Text under study Block Start
The permissions scheme is actually split into 5 areas:

  1. Access to Contract documents

Access to contracts documents are segregated by ‘Sites’. The contract “folders” are created in sites and by giving users access to a site, they inherently obtain access to the subfolders (i.e. the transaction folders and actual documents therein).

There are 4 access levels:

  • Manager (akin to Administrator access)
  • Collaborator (i.e. read, create and edit own & others’ contracts)
  • Contributor (i.e. read, create, and edit own contracts only)
  • Consumer (i.e. read only)

Whenever access is specified, the level of access needs to be specified as well. (The access level is maintained for all child objects).

It is possible to break the inheritance of permissions to child objects, however at this point those objects need to be maintained manually. As such it is not recommended.

More recently, contract level permissions have been developed as this is a common requirement for clients. This enables the users/groups and levels to be set during the Template Interview. Afterwards it is possible to maintain the permissions using the same method as for a contract where permission inheritance has been broken. However, the additional template logic will need handling when a user revisits the interview. Furthermore, as the Template answerdata is stored separately from the CLMA data, once permissions are changed through the UI, the data will be out of sync. As such, this approach is also not recommended.

  1. Permissions to which contracts a user can create

To create a contract, a user needs to run a Smart Template that takes the user through an ‘interview’ (that collects the data and generates the document). These templates are configured in the Template Bank of the application, where one of the items configured is the list of user groups who has access to run the template. Refer to Template Configuration for more details.

(In order to access the Templates, the user needs to have Contributor or higher access on that site).

  1. Action configuration (i.e. what actions can be performed under which circumstances)

When navigating to a contract, there is a number of actions that a user can perform based on:

  • Their usergroup membership
  • The status of the contract
  • The template used to create the contract
  • The content type (when viewing documents/folders other than contract documents)

These actions are defined in the ‘Action Configuration’. Although it is possible to configure these per site, the recommended approach is to configure it at a global level.

An example of an “Action Configuration Rule” is as follows:

Use the default configuration (which use the default roles) as your starting point and only modify in line with the business process and role design.

For a full list of available actions, please refer to .

Please note that some actions are dependent on other settings or are hard coded. An example is that even if you configure the ‘Create Amendment’ action to be available, it will only show if ‘Allow Create Amendment Interview’ has also been selected for that particular contract template.
Text under study Block End
What to work on:
1. Please reproduce the permissions text from "1. Permissions to" up to and including "than contract documents)".
2. Decide whether each statement agrees with the permissions text, answering yes or no and quoting the words that settle it: (a) Breaking the inheritance of permissions to child objects is recommended. (b) The Consumer access level allows read-only access. (c) A user needs Contributor or higher access on a site to access the Templates.
The items that come next have no connection to the permissions text.
Data section Block Start
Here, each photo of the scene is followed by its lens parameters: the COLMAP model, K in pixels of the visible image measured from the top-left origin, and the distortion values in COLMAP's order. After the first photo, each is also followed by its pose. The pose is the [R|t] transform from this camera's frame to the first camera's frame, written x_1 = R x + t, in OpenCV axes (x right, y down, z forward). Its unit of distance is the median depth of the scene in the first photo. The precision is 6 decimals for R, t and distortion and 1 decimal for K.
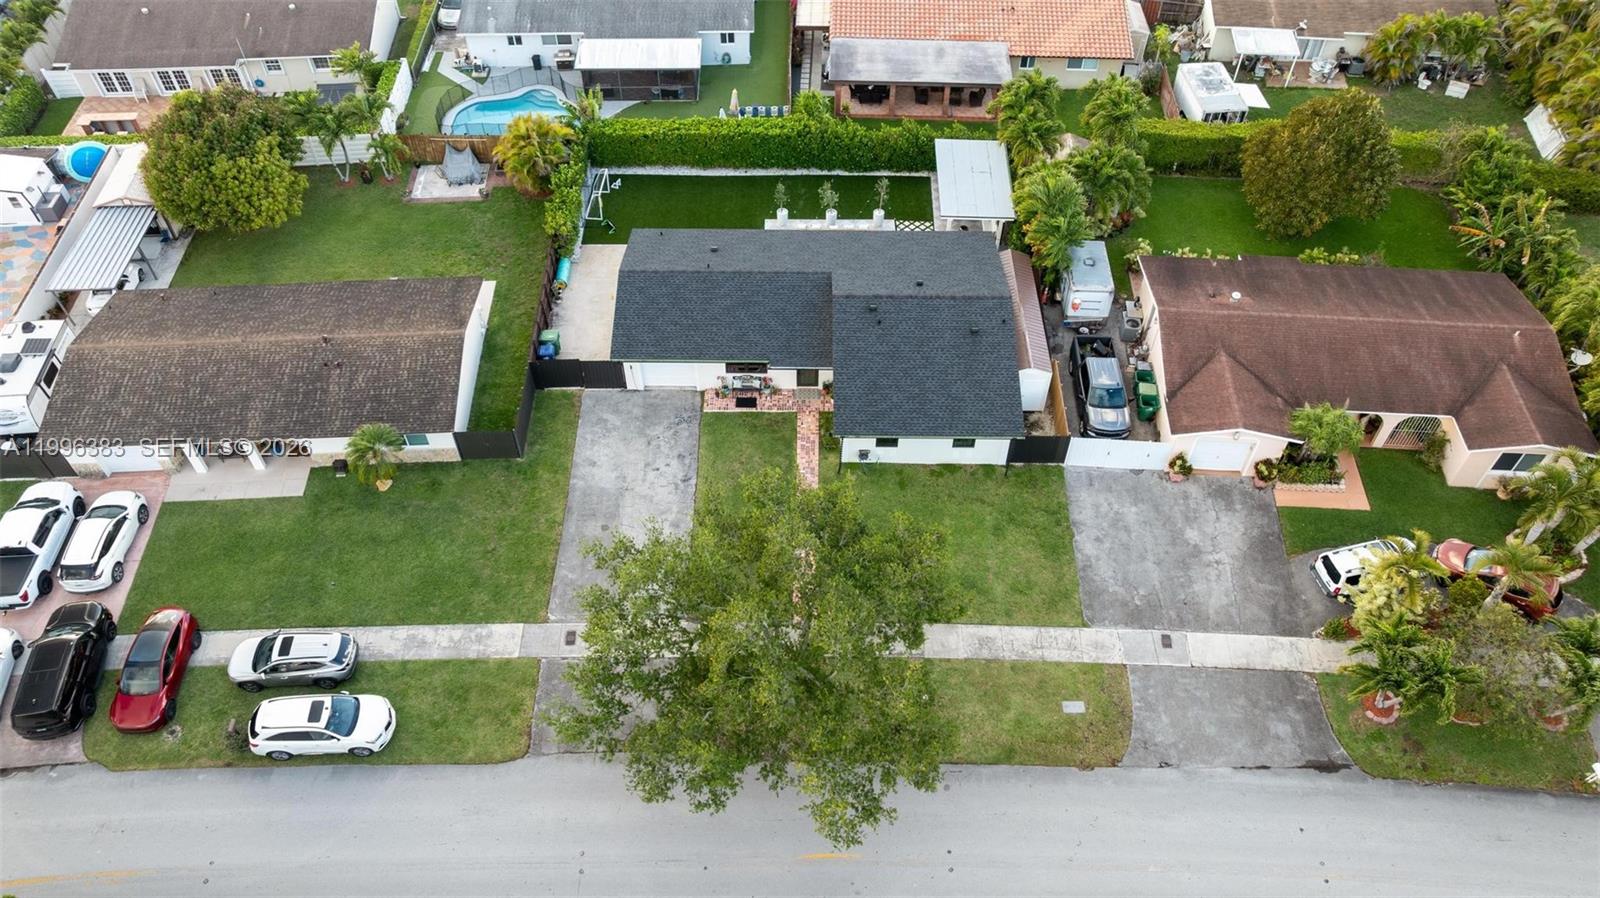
lens RADIAL K [[1124.0, 0, 806.0], [0, 1124.0, 448.5], [0, 0, 1]] dist [-0.021705, 0.004711]
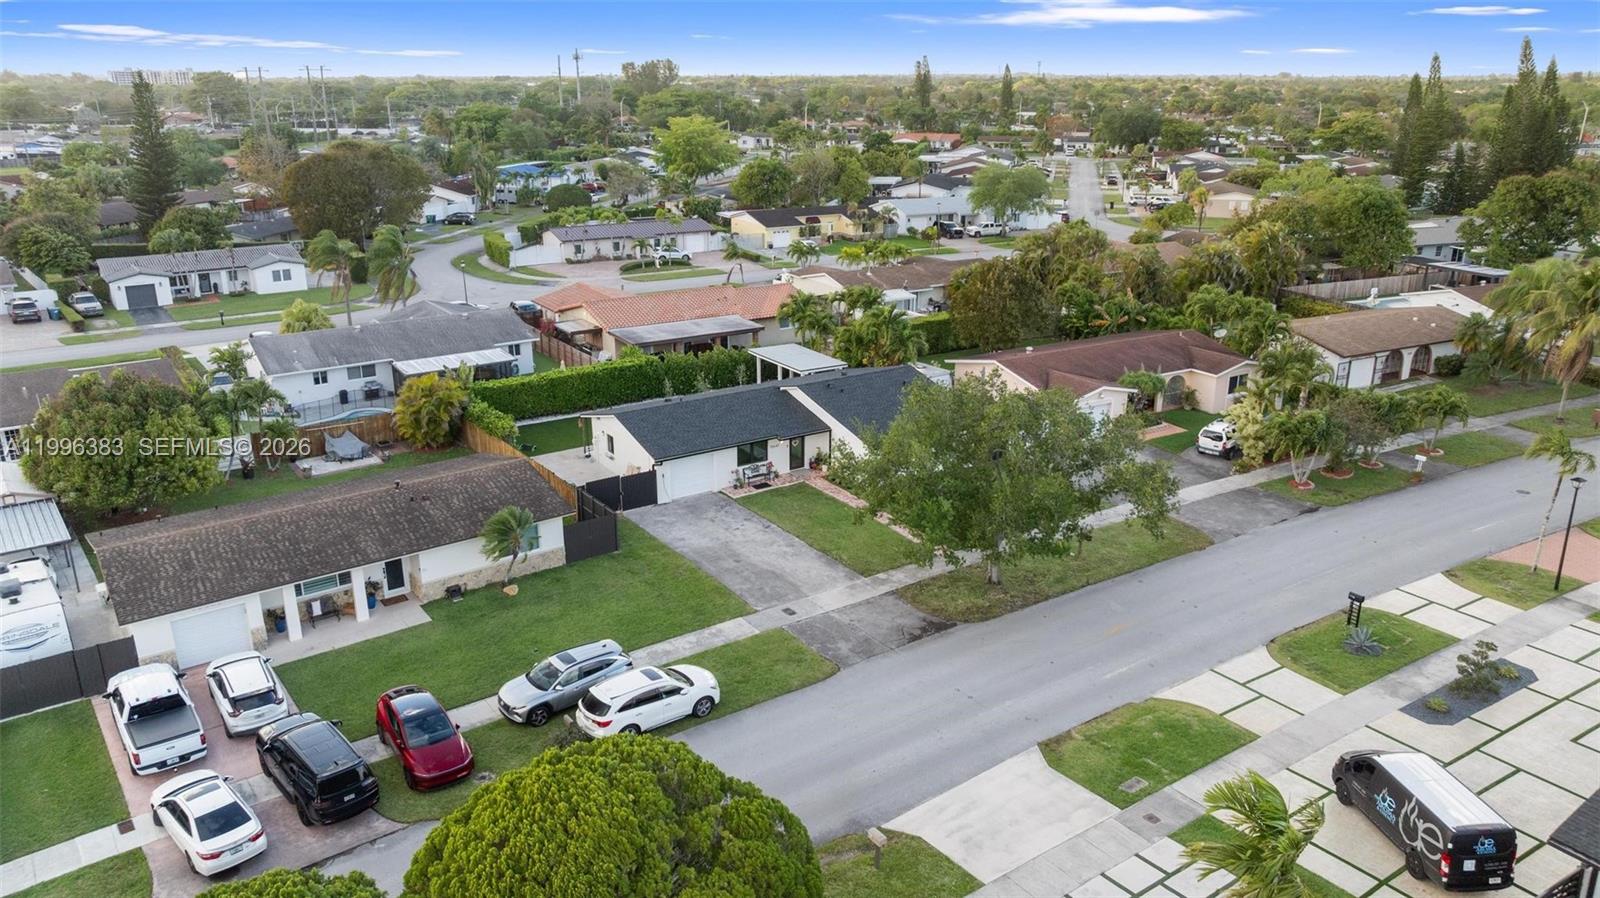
lens RADIAL K [[1124.0, 0, 806.0], [0, 1124.0, 448.5], [0, 0, 1]] dist [-0.021705, 0.004711]
pose [[0.826697, -0.180788, 0.532811, -0.655378], [0.425654, 0.820247, -0.382117, 0.406433], [-0.367955, 0.542688, 0.755049, 0.112982]]
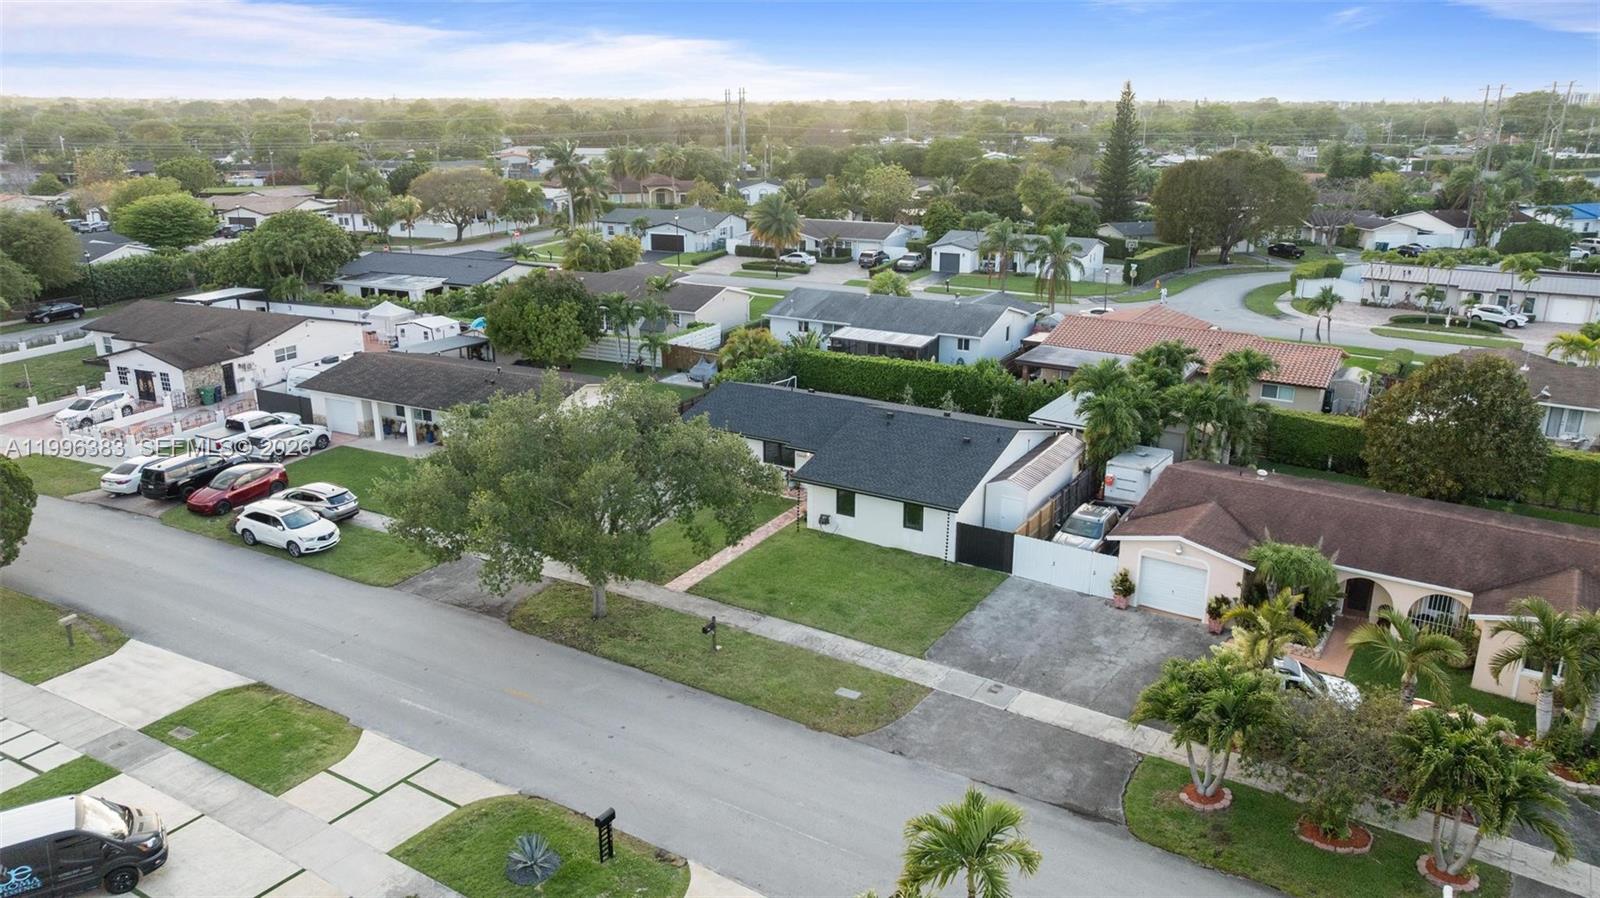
lens RADIAL K [[1124.0, 0, 806.0], [0, 1124.0, 448.5], [0, 0, 1]] dist [-0.021705, 0.004711]
pose [[0.862243, 0.149548, -0.483913, 0.530366], [-0.381447, 0.820293, -0.426166, 0.401383], [0.333219, 0.552046, 0.764337, 0.171829]]
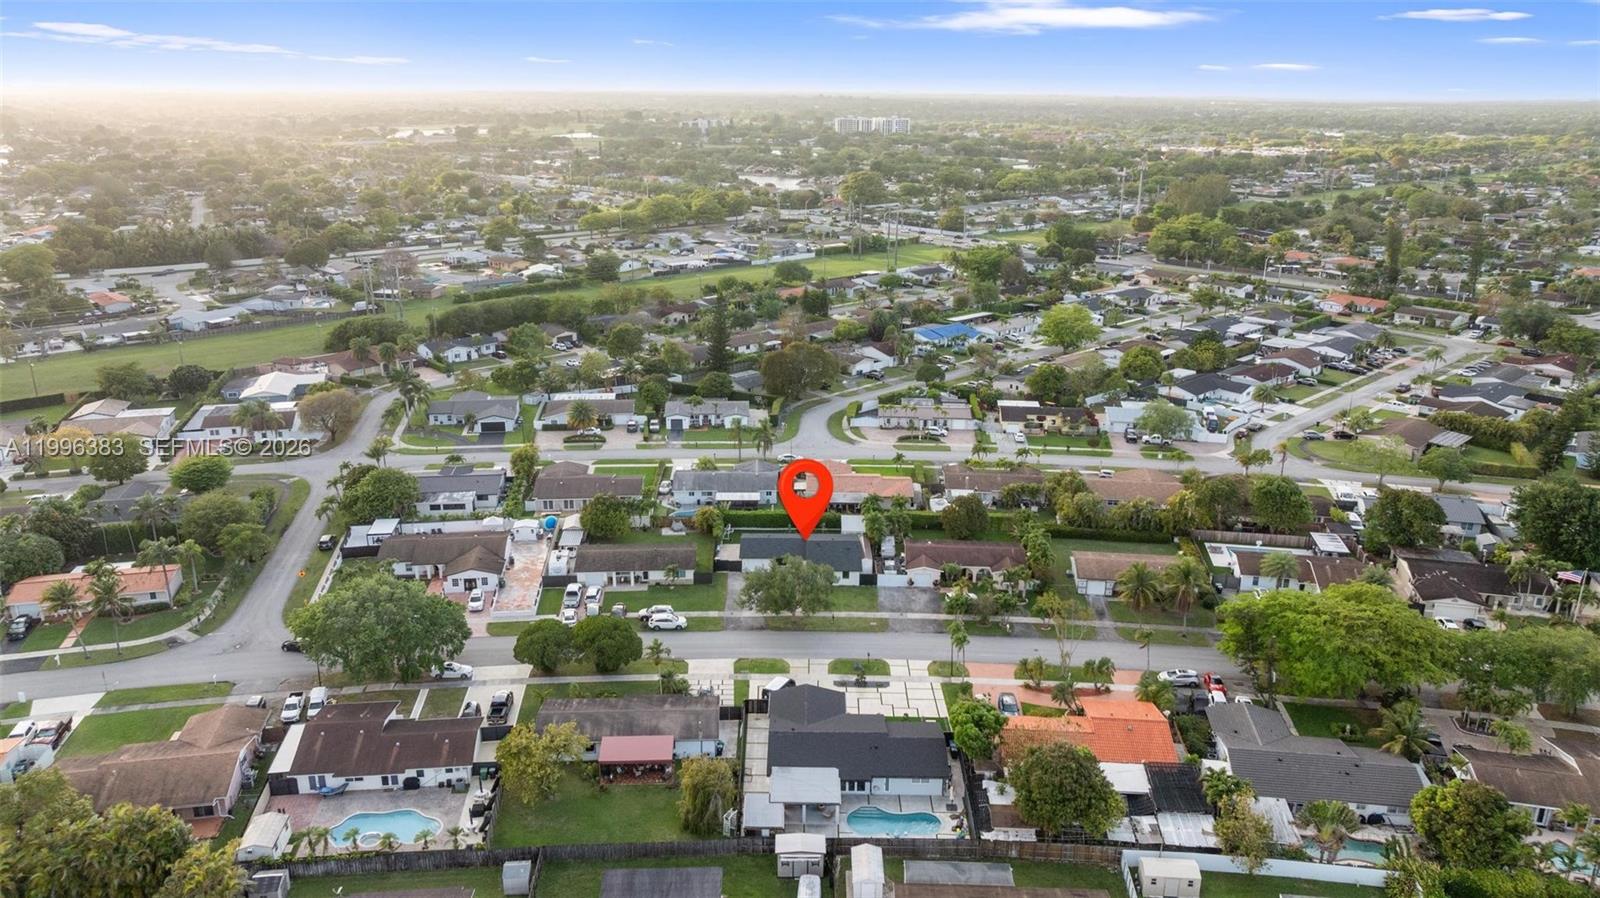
lens RADIAL K [[1124.0, 0, 806.0], [0, 1124.0, 448.5], [0, 0, 1]] dist [-0.021705, 0.004711]
pose [[0.999907, 0.000482, 0.013629, -0.023354], [0.006599, 0.857450, -0.514525, 1.388058], [-0.011934, 0.514567, 0.857367, -2.061764]]
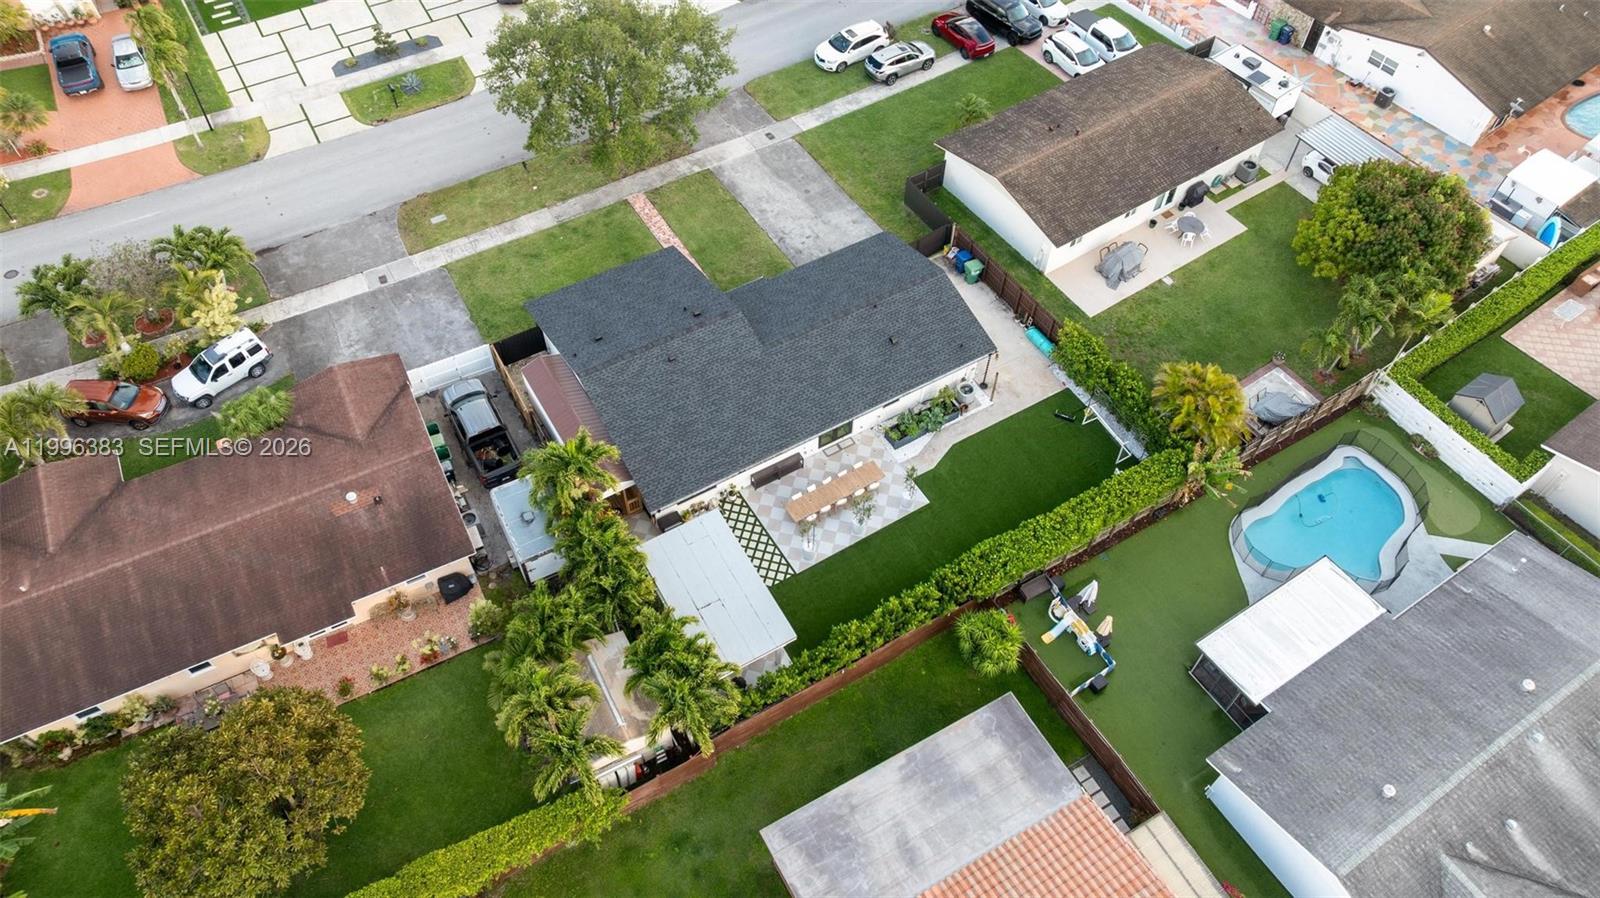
lens RADIAL K [[1124.0, 0, 806.0], [0, 1124.0, 448.5], [0, 0, 1]] dist [-0.021705, 0.004711]
pose [[-0.853139, 0.407773, -0.325386, 0.369140], [-0.407575, -0.131664, 0.903630, -1.141862], [0.325634, 0.903541, 0.278525, 0.881584]]
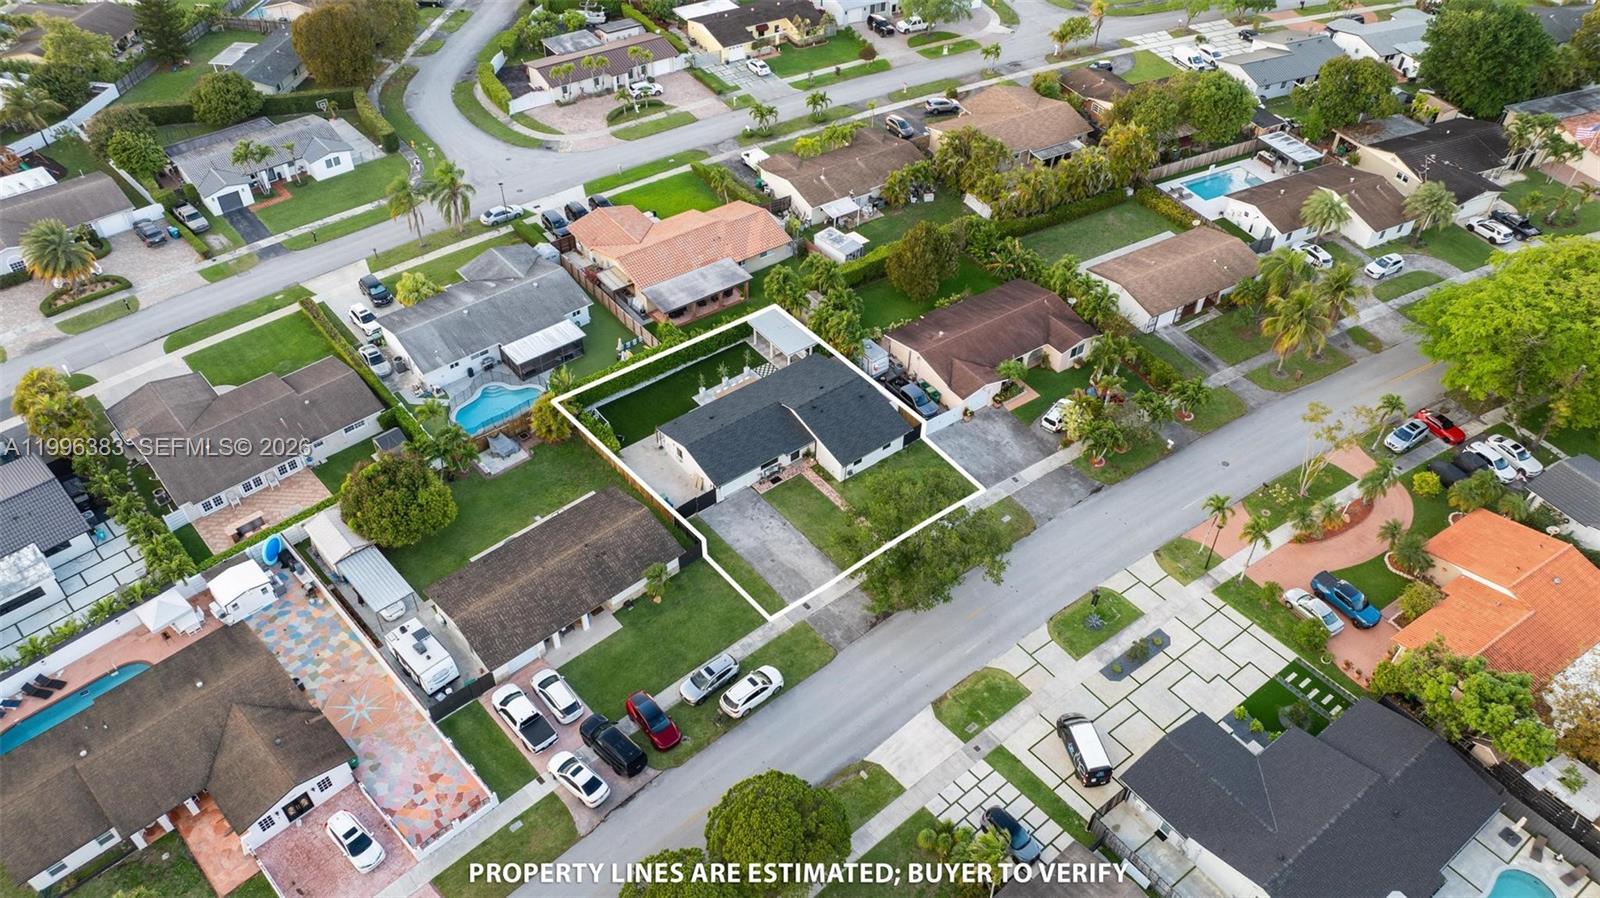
lens RADIAL K [[1124.0, 0, 806.0], [0, 1124.0, 448.5], [0, 0, 1]] dist [-0.021705, 0.004711]
pose [[0.781329, -0.415947, 0.465310, -0.923405], [0.461386, 0.887013, 0.018175, -0.105387], [-0.420296, 0.200487, 0.884961, -0.739987]]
Data section Block End
Answers by item number:
1.
1. Permissions to which contracts a user can create

To create a contract, a user needs to run a Smart Template that takes the user through an ‘interview’ (that collects the data and generates the document). These templates are configured in the Template Bank of the application, where one of the items configured is the list of user groups who has access to run the template. Refer to Template Configuration for more details.

(In order to access the Templates, the user needs to have Contributor or higher access on that site).

  1. Action configuration (i.e. what actions can be performed under which circumstances)

When navigating to a contract, there is a number of actions that a user can perform based on:

  • Their usergroup membership
  • The status of the contract
  • The template used to create the contract
  • The content type (when viewing documents/folders other than contract documents)

2.
(a) No: "As such it is not recommended."
(b) Yes: "Consumer (i.e. read only)"
(c) Yes: "the user needs to have Contributor or higher access on that site"